Greenpeace affirme que la citoyenneté de Waveland sera offerte à toute personne prête à s’engager à «défendre la nature, protéger le patrimoine commun, réformer l’industrialisme, et assurer la paix, en croyant dans les actions et non dans les mots».
Quatre activistes ont l’intention de rester aussi longtemps que possible dans une capsule de survie arrimée à ce rocher qui émerge à quelque 20 mètres au-dessus de l’océan et est régulièrement balayé par des vagues géantes. Pendant que trois d’entre eux demeureront dans la capsule, un quatrième se reposera sur le navire de Greenpeace.
Insensées et
dangereuses
Les personnes désirant obtenir la nationalité de Waveland peuvent contacter Greenpeace sur Internet à l’adresse suivante: httpt//WWW:greenpeace org. uk., a précisé l’organisation.
L’organisation écologiste veut attirer l’attention sur la campagne de prospection pétrolière en cours dans cette partie de l’Atlantique: les autorités britanniques qui ont la souveraineté sur ces eaux, aimeraient couvrir l’endroit de champs pétroliers à l’image de la mer du Nord.
Jusqu’à présent, la région, supposée riche en pétrole brut, avait été négligée par les compagnies pétrolières qui lui préféraient les eaux relativement plus accueillantes et moins profondes de la mer du Nord.
Depuis quelques années, le ministère de l’Industrie et du Commerce britannique, qui a en charge le dossier, a affiché son intention de faire de cette région la future grande zone d’extraction pétrolière du Royaume-Uni alors que les réserves en mer du Nord s’épuisent.

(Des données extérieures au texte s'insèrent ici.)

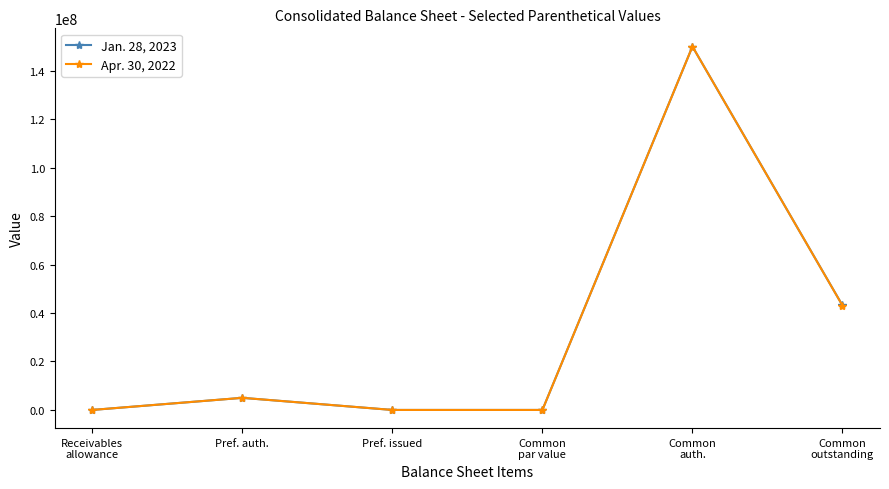

At which label is Apr. 30, 2022 closest to 75000000?

Common
outstanding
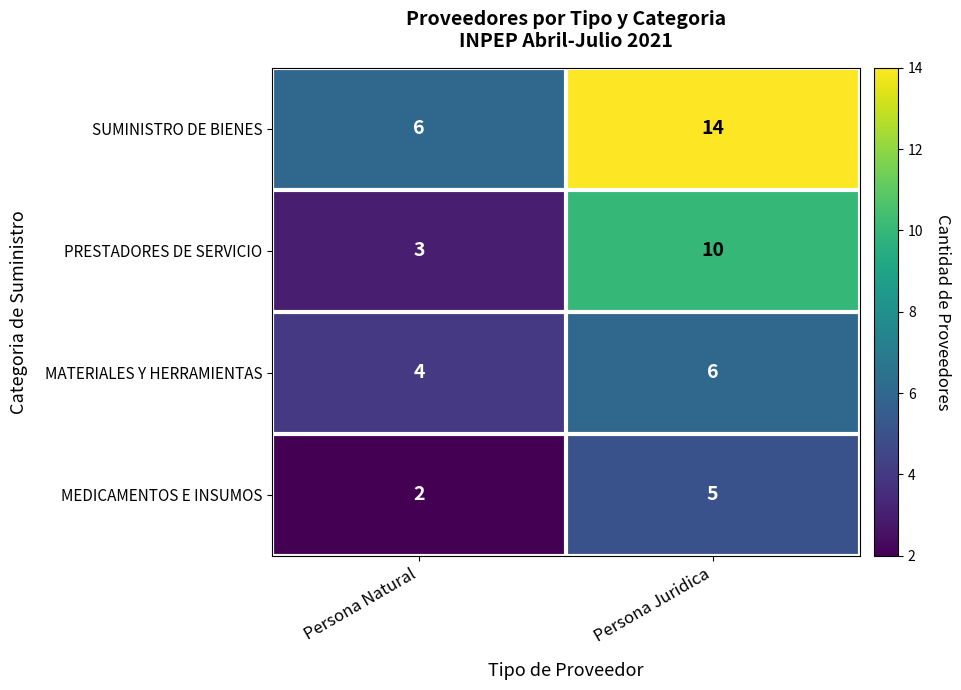

What is the approximate value of PRESTADORES DE SERVICIO at Persona Juridica?

10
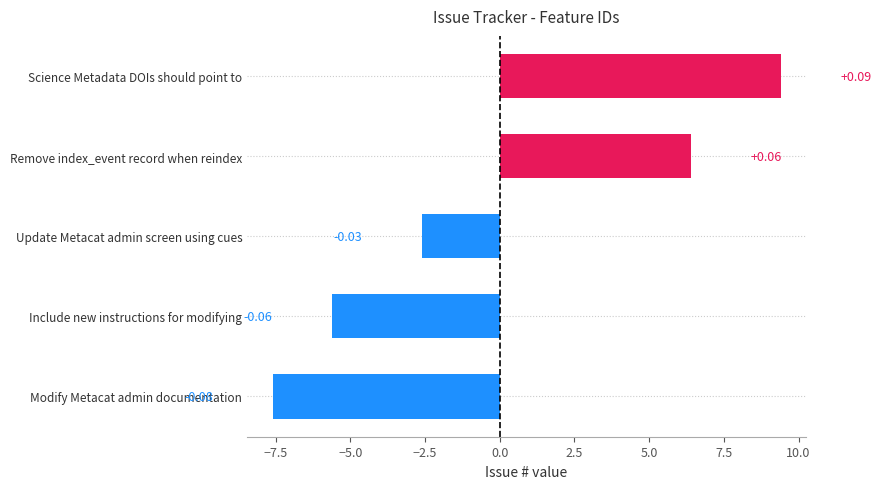

Are the bars horizontal?

Yes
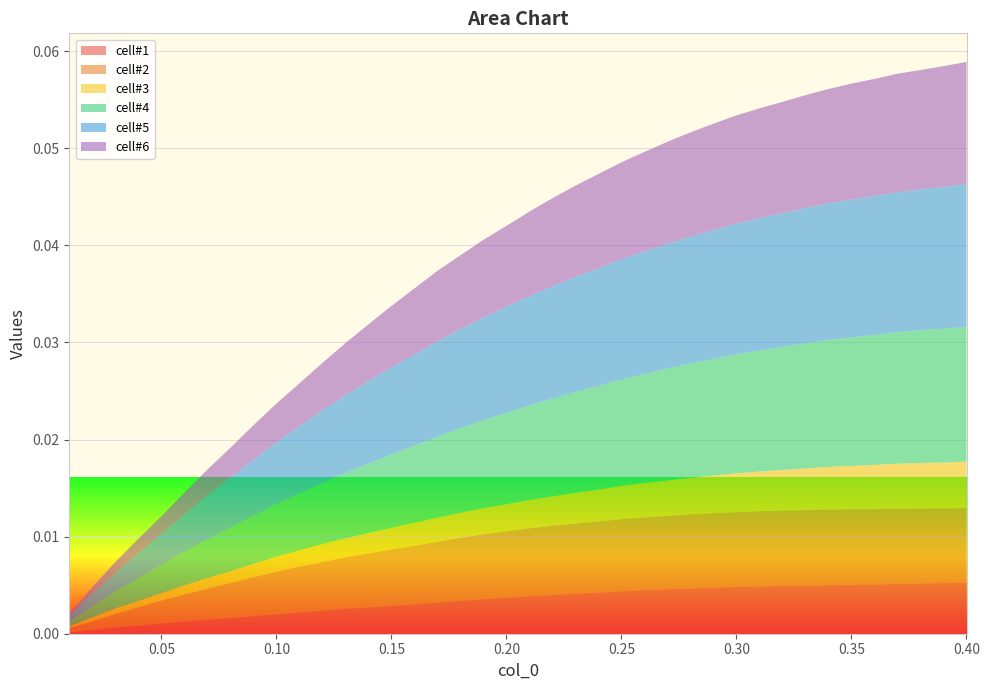

What are all the series names shown in the legend?

cell#1, cell#2, cell#3, cell#4, cell#5, cell#6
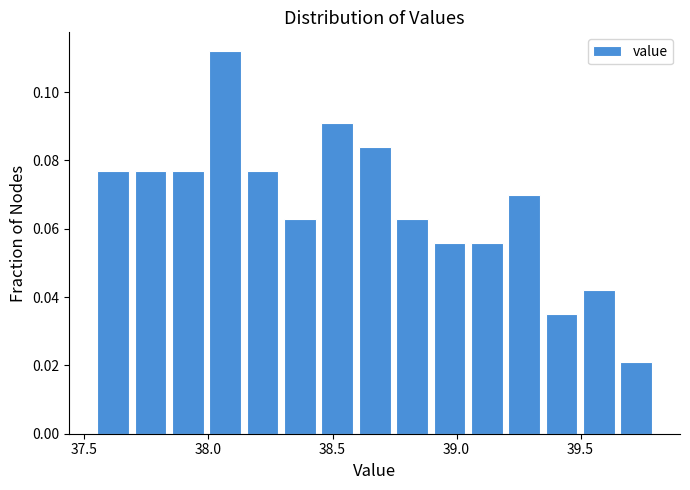

Read against the x-axis, roughly where is the centre of the tallest bar?

38.05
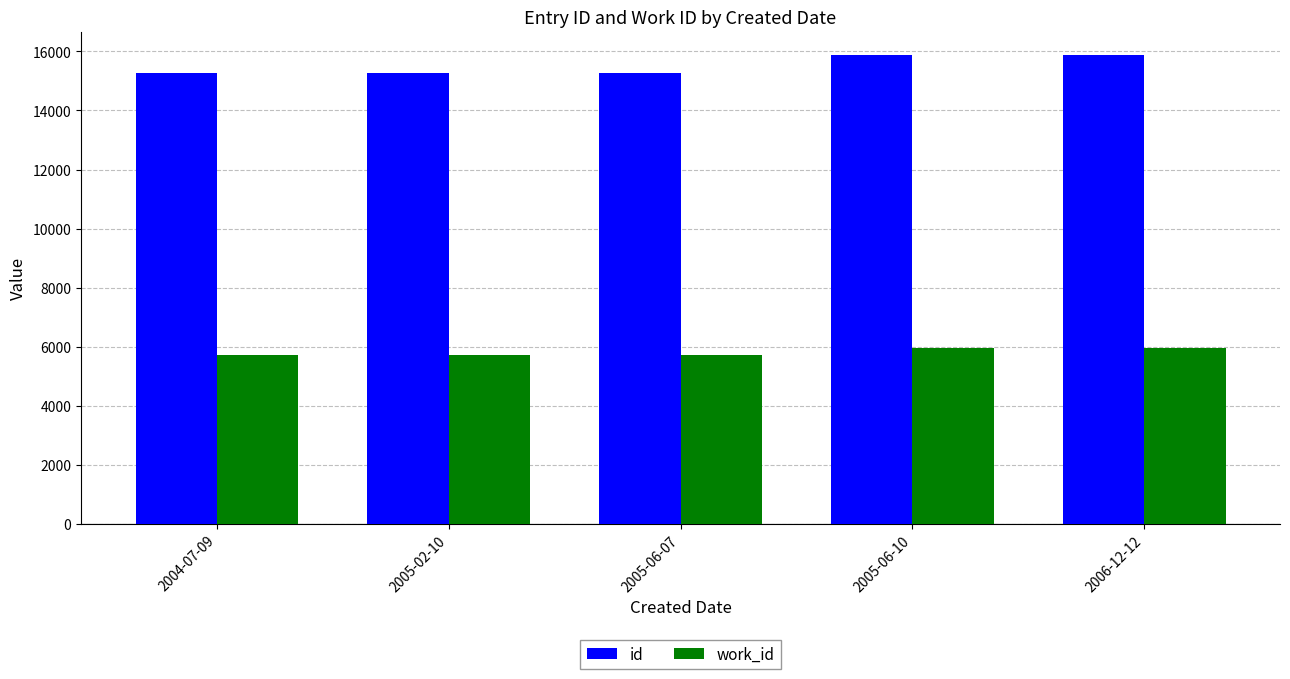

List the series in order of their peak value, highest first.

id, work_id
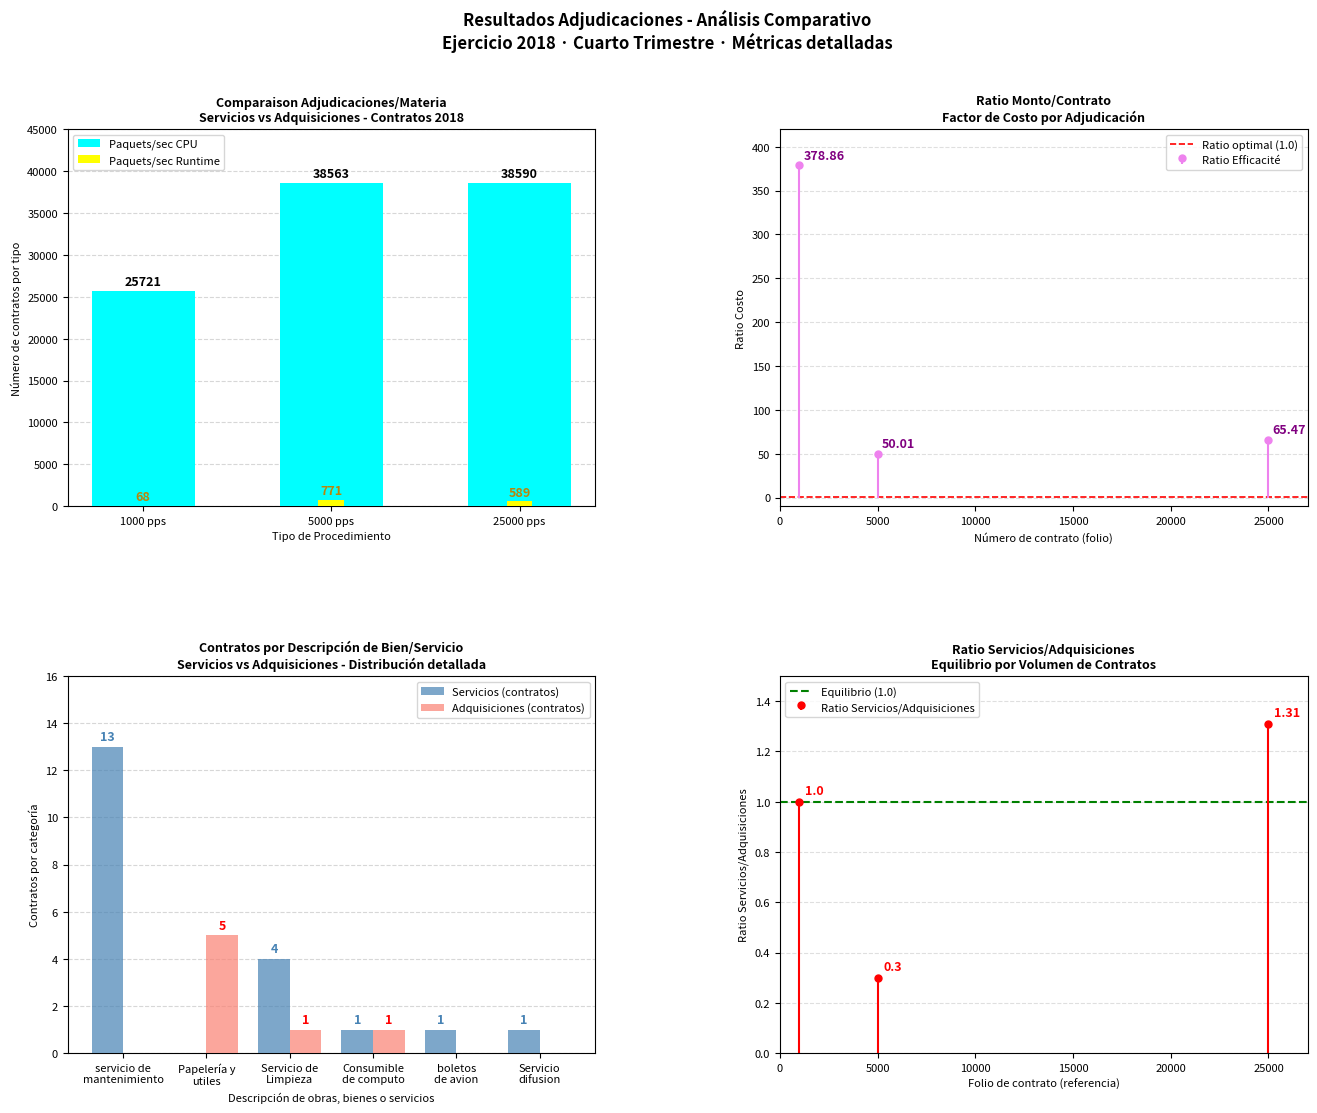

Is it true that the value at 25000 pps is 25945?

False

Le directeur adjoint de Greenpeace Chris Rose a affirmé que son organisation ne souhaitait pas posséder Rockall mais attirer l’attention sur le fait que les nouvelles explorations pétrolières étant «insensées» et dangereuses pour l’atmosphère et les océans.
«Quatre nations veulent le pétrole autour de Rockall. Nous ne reconnaissons pas leur droit à son exploitation. Nous avons dit (au premier ministre britannique) Tony Blair que nous ne voulons pas Rockall en soi, mais que le pétrole ne devrait pas être touché, pour le bien de tous». «Nous empruntons l’île, jusqu’à ce qu’elle soit libérée de la menace», a-t-il ajouté.